(Task description)
Retype all of the data word for word, without pictures.

Entries taken from a collection

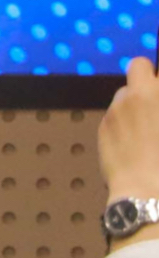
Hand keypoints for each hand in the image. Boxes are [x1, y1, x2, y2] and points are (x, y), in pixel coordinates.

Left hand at [105, 59, 158, 203]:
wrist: (150, 191)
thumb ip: (158, 106)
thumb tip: (153, 107)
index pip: (151, 68)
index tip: (158, 89)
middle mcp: (141, 94)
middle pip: (139, 66)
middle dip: (146, 76)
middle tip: (154, 96)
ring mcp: (119, 108)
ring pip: (124, 93)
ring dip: (133, 102)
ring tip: (145, 128)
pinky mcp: (104, 123)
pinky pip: (114, 114)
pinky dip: (123, 122)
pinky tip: (132, 144)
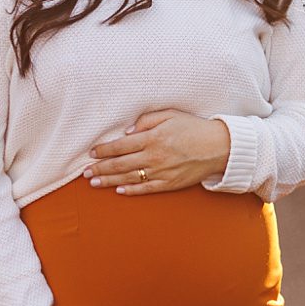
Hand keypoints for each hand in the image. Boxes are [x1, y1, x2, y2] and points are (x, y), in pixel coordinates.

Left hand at [83, 109, 230, 195]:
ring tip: (94, 183)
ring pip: (129, 178)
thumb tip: (127, 132)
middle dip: (100, 168)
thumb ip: (147, 121)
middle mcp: (154, 156)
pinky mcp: (169, 184)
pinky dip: (131, 190)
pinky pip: (146, 189)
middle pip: (120, 164)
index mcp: (153, 138)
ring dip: (109, 181)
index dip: (104, 150)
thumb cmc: (193, 127)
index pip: (121, 146)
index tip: (92, 153)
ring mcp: (161, 172)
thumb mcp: (170, 115)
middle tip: (85, 172)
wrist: (218, 147)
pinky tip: (119, 190)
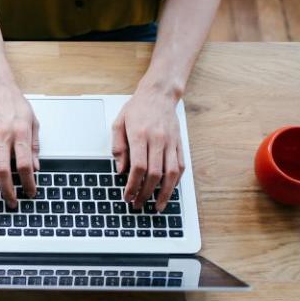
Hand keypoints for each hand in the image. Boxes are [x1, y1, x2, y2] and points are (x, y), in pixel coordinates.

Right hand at [0, 81, 39, 208]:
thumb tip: (36, 168)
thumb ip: (34, 146)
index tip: (31, 192)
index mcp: (20, 133)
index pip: (24, 164)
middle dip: (7, 191)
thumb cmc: (16, 104)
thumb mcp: (33, 122)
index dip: (28, 182)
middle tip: (11, 203)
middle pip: (3, 170)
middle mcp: (2, 136)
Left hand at [111, 85, 185, 211]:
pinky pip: (181, 166)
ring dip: (165, 193)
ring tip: (158, 206)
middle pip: (155, 174)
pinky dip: (175, 182)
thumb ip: (118, 147)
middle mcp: (157, 140)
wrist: (159, 94)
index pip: (138, 167)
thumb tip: (120, 170)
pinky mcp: (179, 144)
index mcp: (140, 135)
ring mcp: (171, 142)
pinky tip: (169, 191)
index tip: (127, 196)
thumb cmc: (137, 108)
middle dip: (146, 193)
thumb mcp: (119, 123)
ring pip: (171, 174)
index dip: (133, 185)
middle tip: (138, 204)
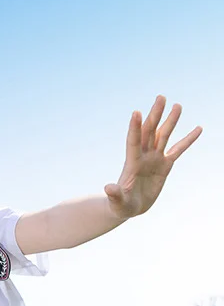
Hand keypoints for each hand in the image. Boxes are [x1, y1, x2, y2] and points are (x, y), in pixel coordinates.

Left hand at [105, 95, 201, 218]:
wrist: (129, 208)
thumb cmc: (120, 205)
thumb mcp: (117, 202)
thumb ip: (114, 194)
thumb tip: (108, 188)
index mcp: (132, 163)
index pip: (133, 142)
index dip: (134, 128)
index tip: (136, 112)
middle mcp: (143, 157)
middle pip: (149, 132)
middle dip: (155, 115)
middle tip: (161, 97)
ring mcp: (154, 160)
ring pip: (163, 136)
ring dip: (170, 121)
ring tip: (177, 106)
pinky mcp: (165, 166)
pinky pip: (178, 150)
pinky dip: (188, 140)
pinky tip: (198, 129)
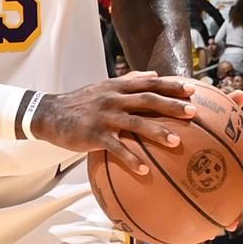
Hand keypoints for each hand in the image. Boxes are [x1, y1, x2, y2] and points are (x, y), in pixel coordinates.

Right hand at [29, 74, 199, 174]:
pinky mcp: (93, 135)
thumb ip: (129, 80)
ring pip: (134, 123)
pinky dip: (130, 158)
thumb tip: (154, 74)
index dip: (171, 85)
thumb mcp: (104, 86)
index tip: (192, 89)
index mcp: (117, 87)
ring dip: (156, 132)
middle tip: (192, 112)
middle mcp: (113, 98)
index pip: (149, 83)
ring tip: (176, 142)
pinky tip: (144, 170)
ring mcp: (103, 117)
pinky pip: (115, 148)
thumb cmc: (81, 102)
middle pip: (147, 100)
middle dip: (171, 105)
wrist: (50, 113)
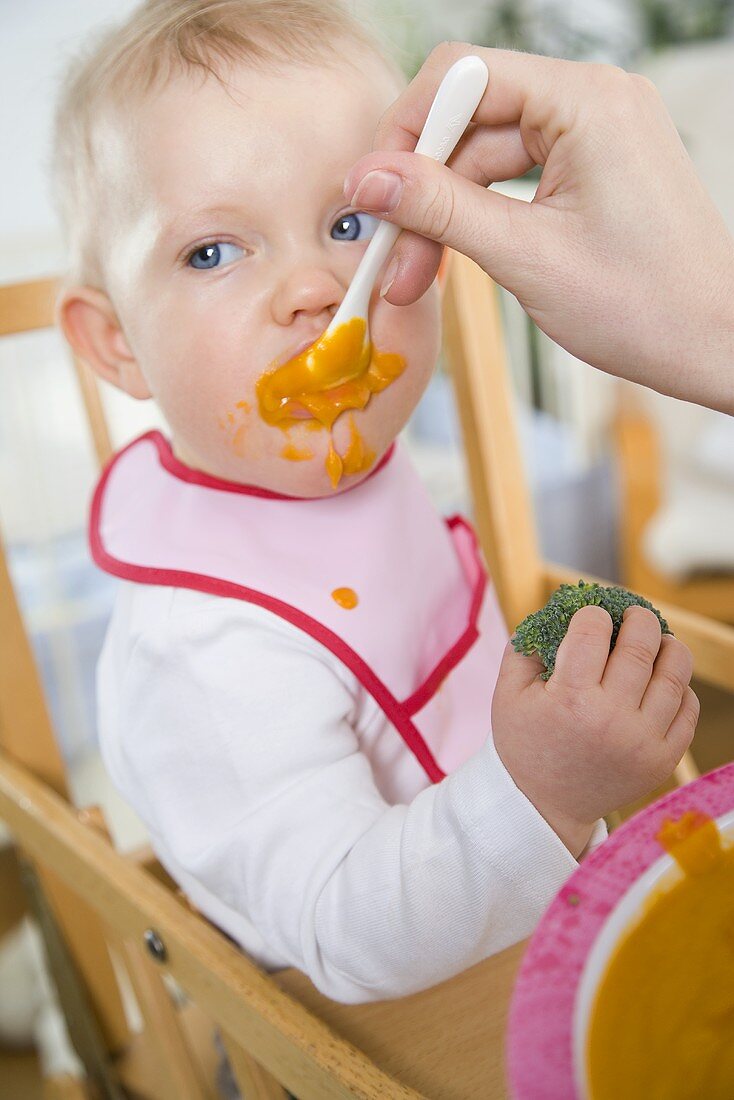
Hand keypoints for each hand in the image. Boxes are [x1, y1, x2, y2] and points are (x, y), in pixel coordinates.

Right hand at [344, 43, 733, 413]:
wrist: (714, 344)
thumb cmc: (644, 306)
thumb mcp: (526, 257)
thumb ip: (441, 208)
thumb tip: (368, 180)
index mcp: (587, 101)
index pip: (464, 76)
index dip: (406, 131)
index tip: (372, 193)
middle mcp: (594, 101)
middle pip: (471, 120)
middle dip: (423, 189)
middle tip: (390, 256)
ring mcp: (597, 133)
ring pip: (488, 156)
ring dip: (447, 215)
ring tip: (415, 279)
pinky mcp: (595, 168)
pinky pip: (517, 177)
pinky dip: (482, 218)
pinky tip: (455, 260)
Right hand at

(Answer for this exercise)
Hand keypoints for each hand in the image. Boxes are [x1, y1, x2, y2] and points are (x, y), in pixel coordinates.

Left hand at [105, 59, 158, 203]:
wrist: (150, 191)
thumb ip: (158, 106)
thumb tip: (153, 107)
index pip: (151, 68)
index tip: (158, 89)
middle mcp: (141, 94)
middle pip: (139, 66)
middle dip: (146, 76)
middle tip: (154, 96)
ring mcp: (119, 108)
ring pip: (124, 93)
ring dip: (133, 102)
ring tip: (145, 128)
pinky mcp: (104, 123)
pinky pip: (114, 114)
pinky dip: (123, 122)
pinky tip: (132, 144)
Hand keypoints for each hand in the image. Boxes are [x1, y1, x2, y2] and points are (x, y), in pixel coordinates.

Left hand at [83, 109, 230, 195]:
ring tip: (94, 183)
ring pip: (129, 178)
thumb tip: (127, 132)
middle dip: (100, 168)
thumb ip: (147, 121)
middle mcp: (154, 156)
pinky mcp: (169, 184)
pinky dip: (131, 190)
pinky pip: (146, 189)
middle pip: (120, 164)
index mcp: (153, 138)
ring dip: (109, 181)
index dip: (104, 150)
thumb cmc: (193, 127)
index pip: (121, 146)
index tip: (92, 153)
ring mcp: (161, 172)
thumb mcp: (170, 115)
middle tip: (85, 172)
wrist: (218, 147)
pinky tip: (119, 190)
Hand keypoints for each hand in the image. Boxes are [x1, y1, x2, y2] and points are (x, y), in pixel coordinates.

Right hand at [0, 81, 39, 208]:
thumb tip: (36, 168)
thumb ip: (34, 146)
index tip: (31, 192)
index mcp: (20, 133)
index pip: (24, 164)
middle dip: (7, 191)
thumb cmc: (16, 104)
thumb mcp: (33, 122)
index dip: (28, 182)
middle tip: (11, 203)
middle pip: (3, 170)
middle mcp: (2, 136)
Left hand at [111, 85, 185, 211]:
pinky pip: (181, 166)
ring dip: (165, 193)
ring tip: (158, 206)
middle pip: (155, 174)
pinky dip: (175, 182)
thumb ip: (118, 147)
middle mcp: (157, 140)
wrist: (159, 94)
index pip: (138, 167)
thumb tip: (120, 170)
pinky mcp: (179, 144)
index mcp: (140, 135)
ring mcp: (171, 142)
pinky tip: (169, 191)
index tip: (127, 196)
thumb cmc: (137, 108)
middle dip: (146, 193)
thumb mcp: (119, 123)
ring pip: (171, 174)
index dip: (133, 185)
middle tip: (138, 204)
Hand keypoints for each hand in the image. Boxes are [x1, y1, x2, y2] and points are (x, y), in pixel coordinates.

Left hand at [105, 95, 201, 218]:
wrist: (129, 208)
thumb cmc: (120, 205)
thumb mcp: (117, 202)
thumb ip: (114, 194)
thumb tip: (108, 188)
index mcp: (132, 163)
index pip: (133, 142)
index dip: (134, 128)
index tip: (136, 112)
middle mcp: (143, 157)
middle pip: (149, 132)
middle dip: (155, 115)
middle tip: (161, 97)
ring mcp: (154, 160)
ring pip: (163, 136)
ring dip: (170, 121)
ring tip: (177, 106)
pinky mcp: (165, 166)
pinky pip: (178, 150)
pinky dip: (188, 140)
pinky tip: (198, 129)
Hand keypoints for each hand in the image. Boxes are [x1, y1, x2, y2] and points are (x, y), in pixel coordinates.

Right hand at [29, 74, 199, 174]:
pinky mcp: (93, 135)
thumb ip: (129, 80)
ring pip: (134, 123)
pinky dip: (130, 158)
thumb tip: (154, 74)
index dip: (171, 85)
thumb mcp: (104, 86)
index tip: (192, 89)
index mcp: (117, 87)
ring dip: (156, 132)
middle tip: (192, 112)
middle mcp: (113, 98)
index pip: (149, 83)
ring tip: (176, 142)
pinky tip: (144, 170)
ring mcp: (103, 117)
pinky pip: (115, 148)
thumb cmc: (81, 102)
middle pip: (147, 100)
middle dip: (171, 105)
wrist: (50, 113)
Hand keypoints for each hand in the image. Boxes are [x1, y1, x2, y2] and points are (x, y), in pixel coordinates.

Right hand at [344, 43, 733, 413]:
wrist: (714, 344)
thumb cmc: (644, 306)
thumb mcp: (526, 257)
thumb ip: (441, 208)
thumb tip: (368, 180)
index mcp: (587, 101)
index pip: (464, 76)
index dip: (406, 131)
index tip: (372, 193)
middle mcp: (594, 101)
middle pip: (471, 120)
middle dip: (423, 189)
middle tip: (390, 256)
ring mcp: (597, 133)
ring pip: (488, 156)
ring dip: (447, 215)
ring tip: (415, 279)
pinky mcp: (595, 168)
pinky pip: (517, 177)
pinky dip: (482, 218)
pinky tip: (455, 260)
Right hand at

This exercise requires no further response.